[What is expected] Each line from the one holding "Formularoptimierung · 4 Min." through the end of the records should be returned exactly, while pictures are skipped.
..............................
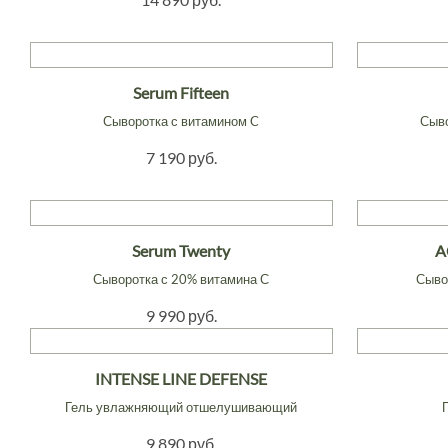
Serum Fifteen
Сыворотка с витамином C
Сыво
7 190 руб.
Serum Twenty
A
Сыворотка с 20% витамина С
Сыво
9 990 руб.
INTENSE LINE DEFENSE
Гель увлажняющий отшелушивающий
9 890 руб.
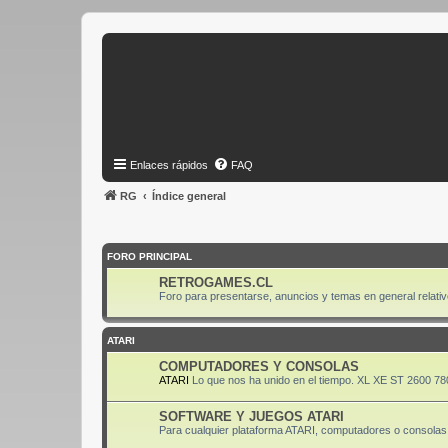
Enlaces rápidos
FAQ
RG
Índice general
FORO PRINCIPAL
RETROGAMES.CL
Foro para presentarse, anuncios y temas en general relativ
ATARI
COMPUTADORES Y CONSOLAS
ATARI
Lo que nos ha unido en el tiempo. XL XE ST 2600 78
SOFTWARE Y JUEGOS ATARI
Para cualquier plataforma ATARI, computadores o consolas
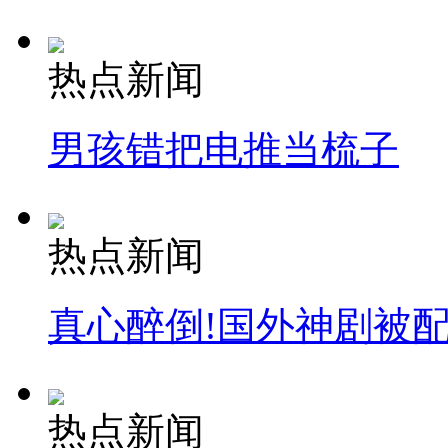
热点新闻
男孩错把电推当梳子
热点新闻
真心醉倒!国外神剧被
热点新闻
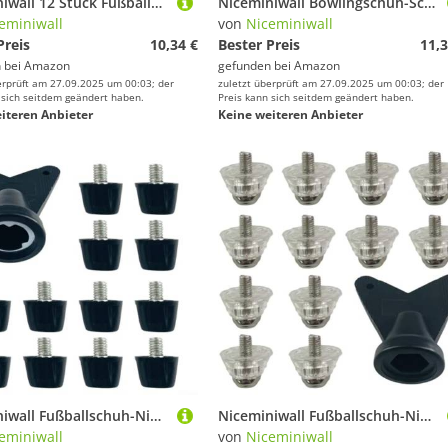
Niceminiwall 12 Stück Fußballschuh-Nieten aus Aluminiumlegierung, stabile rutschfeste Stollen, kompatibel mit Standard-Rugby- und Fußballschuhen mit 5 mm Gewinde, inklusive (13 mm)
Niceminiwall Bowlingschuh-Schieberüberzüge mit Gummiband, verstellbare Passform, Polyester-Protektoren zur Reduzierung der Reibung und zum Sauberhalten der Sohlen, geeignet für Männer u
eminiwall
von
Niceminiwall
Preis
10,34 €
Bester Preis
11,3
 bei
Amazon
gefunden bei
Amazon
erprüft am 27.09.2025 um 00:03; der
zuletzt überprüft am 27.09.2025 um 00:03; der
 sich seitdem geändert haben.
Preis kann sich seitdem geändert haben.
iteren Anbieter
Keine weiteren Anbieter
Niceminiwall Fußballschuh-Nieten, Ersatzspikes, stabiles, rutschfestes 5-mm-Gewinde für Rugby-Stollen und Wanderschuhe, Metall- und Kunststoffnieten in verschiedenen Größen mit 9 mm, 12 Stück
Niceminiwall Fußballschuh-Nieten, 5 mm Gewinde, Metall, Kunststoff, Ersatzspikes, rutschfest, stabiler Griff für Standard-Fußballschuhe für Rugby- und Wanderschuhe (13 mm), 12 Stück
eminiwall
von
Niceminiwall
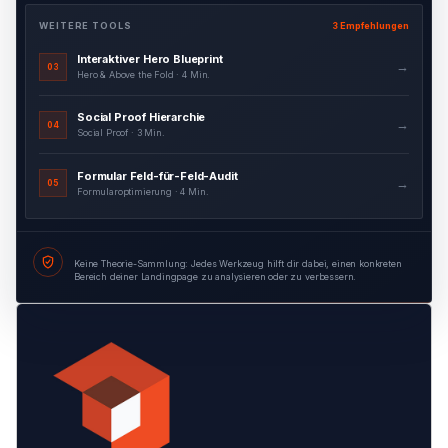
WEITERE TOOLS
3 Empfehlungen
Interaktiver Hero Blueprint
→
03
Hero & Above the Fold · 4 Min.
Social Proof Hierarchie
→
04
Social Proof · 3 Min.
Formular Feld-für-Feld-Audit
→
05
Formularoptimierung · 4 Min.
Keine Theorie-Sammlung: Jedes Werkzeug hilft dir dabei, einen konkreten
Bereich deiner Landingpage zu analysieren oder zu verbessern.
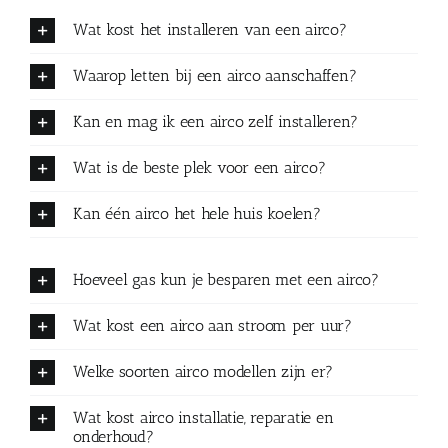
Wat kost het installeren van een airco?
Waarop letten bij een airco aanschaffen?
Kan en mag ik een airco zelf installeren?
Wat is de beste plek voor een airco?
Kan één airco het hele huis koelen?
Hoeveel gas kun je besparen met een airco?
Wat kost een airco aan stroom per uur?
Welke soorten airco modellen zijn er?
Wat kost airco installatie, reparatie en
onderhoud?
..............................
[Expected output]
Formularoptimierung · 4 Min.
Keine Theorie-Sammlung: Jedes Werkzeug hilft dir dabei, einen konkreten
Bereich deiner Landingpage zu analysieren oder zu verbessern.
Wat kost het installeren van een airco?
Waarop letten bij een airco aanschaffen?
Kan en mag ik een airco zelf installeren?
Wat is de beste plek voor een airco?
Kan één airco het hele huis koelen?
Hoeveel gas kun je besparen met een airco?
Wat kost een airco aan stroom per uur?
Welke soorten airco modellen zijn er?
Wat kost airco installatie, reparatie en
onderhoud?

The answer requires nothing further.